Install and run the app on a Mac

On my Mac (Macbook Pro 2019, Intel) the series of commands to do these steps:

  1. Open a terminal at the folder (right click > New Terminal at Folder)

  2. Follow the instructions of https://mnzel.medium.com/how-to-activate-python-venv-on-a-mac-a8fa1c3cb511 to create a virtual environment. On my Mac, I need to use:

    pip3.9 install --user virtualenv python3.9 -m venv venv

  3. Activate the virtual environment

    source venv/bin/activate Now you should see (venv) on the left of your terminal (don't close it).

  4. Download the BenchmarkDatasetCreator from this Github Repository and place its content in your work folder, at the same level as the venv folder /~https://github.com/leabouffaut/BenchmarkDatasetCreator/

  5. In the ´(venv)´ environment, you'll need to install the required packages by entering the following:

    python3.9 -m pip install -r requirements.txt

  6. Now you're all set! Start the application using:

    streamlit run BenchmarkDatasetCreator_app/Home.py

To stop the app, close the terminal or ctrl+c

After the first installation, to reopen the app:

  1. Activate the virtual environment at the working folder

    source venv/bin/activate

  2. Launch the App:

    streamlit run BenchmarkDatasetCreator_app/Home.py

User-defined parameters (to run the Benchmark Dataset Creator in a .py file or Jupyter notebook (in dev))

export_settings = {
    'Original project name': '2021_CLOCCB_BermudaPlantBank_S1105', 
    'Audio duration (s)': 300,  
    'fs (Hz)': 8000, 
    'Bit depth': 24,
    'Export label': 'Tags',
    'Split export selections': [True, 1],
    'Export folder': 'benchmark_data'
    }

The field illustrated above is a series of user-defined parameters in the form of a Python dictionary (surrounded by curly braces, entries separated by commas, typical entry: 'key word': 'value') to create the Benchmark dataset, note that the following fields can be filled in any specific order but must all be present:

  • Original project name, helps you keep track of the origin of the data, should be written between as a string of characters, which in Python is between quotes 'Project'. This code will create the folder architecture, please do not end this entry by "/" or "" and avoid spaces " ".
  • Audio duration (s) is the chosen export audio file duration for the Benchmark dataset in seconds.
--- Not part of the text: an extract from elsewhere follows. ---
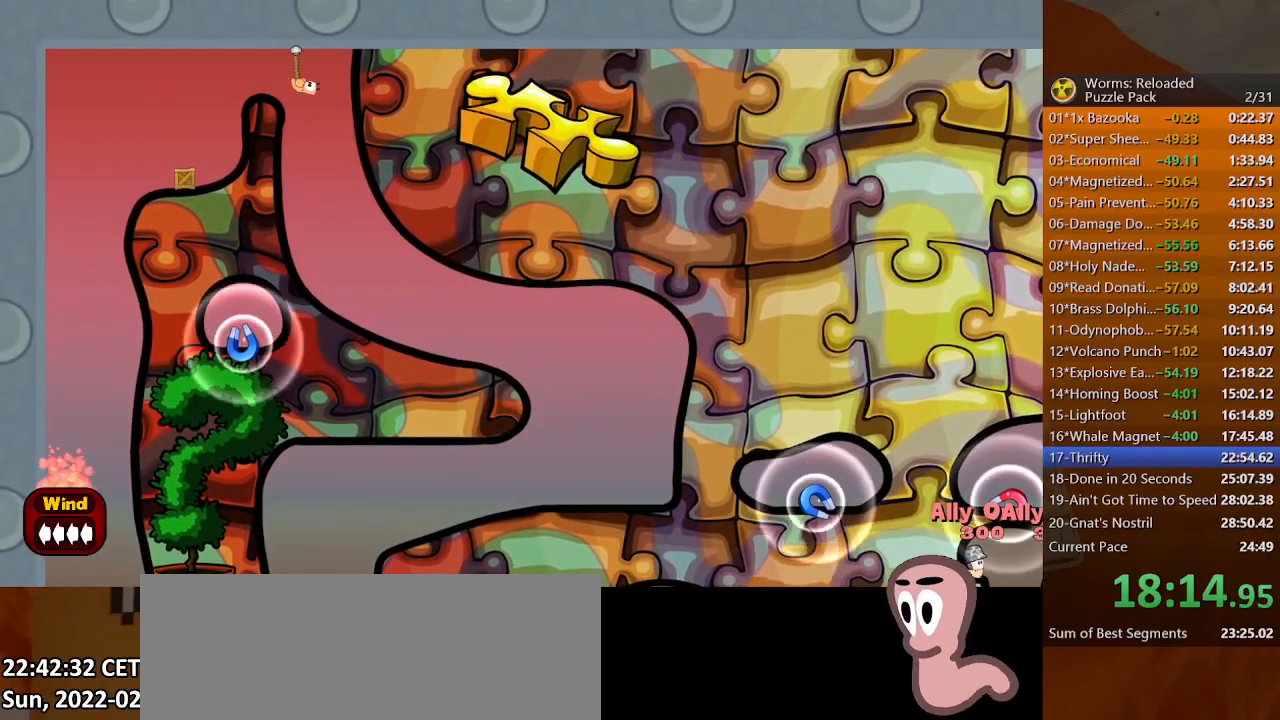
{"keys": ["down", "left"], "mouse": [], "events": [[233, "down", "down"]]}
Our recommendation is to set it to encompass the vocalization(s) of interest but also some context. What is the minimum duration that would represent the signal's repetition or call/cue rate (with several annotations)?
  • fs (Hz) is the sampling frequency in Hz, to be set at minima at double the maximum frequency of the signals of interest. If relevant, BirdNET uses fs = 48 kHz (see: BirdNET Analyzer technical details)
  • Bit depth determines the number of possible amplitude values we can record for each audio sample; for SWIFT units, it is set to 16 bits and for Rockhopper to 24 bits.
  • Export label defines the name of the label column for the created export Raven selection tables
  • Split export selections specifies the method when a selection is at the junction between two export audio files if it should be split (True) or not (False). In the case the split is selected, a second value should be entered to specify the minimum duration to report an annotation in the selection table in seconds, e.g., [True, 3] or [False, ]. If you have hundreds or even tens of selections of your target signals, we would recommend to set this parameter to false. This parameter can be handy if, for example, you selected "long" periods of background noise (long compared to the annotations of signals of interest) that could be split across two audio export files. In that case, you can set the minimun duration to something longer than your signals of interest or to 3 s if you plan to work with BirdNET. Another use case is if you have a very tight selection around your signal of interest (in time) and want even a very small portion of that signal to be labeled.
  • Export folder is where the data will be saved following this structure (example where <Project> is 2013_UnivMD_Maryland_71485_MD0)
Export_folder/
│
└───2013_UnivMD_Maryland_71485_MD02/
    │   2013_UnivMD_Maryland_71485_02_metadata.json   
    │   2013_UnivMD_Maryland_71485_MD02_annotations.csv
    │   2013_UnivMD_Maryland_71485_MD02_audio_seltab_map.csv
    │
    └───audio/
    │   │   <Project>_<OriginalFileName>_<OriginalSamplingFrequency>_<OriginalChannel>_<FileTimeStamp>.flac
    │   │   2013_UnivMD_Maryland_71485_MD02_71485MD02_002K_M11_multi_20150626_031500Z_2kHz_ch03_0600s.flac
    │   │   ...
    │   
    └───annotations/
        │   <Project>_<OriginalFileName>_<OriginalSamplingFrequency>_<OriginalChannel>_<FileTimeStamp>.txt
        │   2013_UnivMD_Maryland_71485_MD02_71485MD02_002K_M11_multi_20150626_031500Z_2kHz_ch03_0600s.txt
        │   ...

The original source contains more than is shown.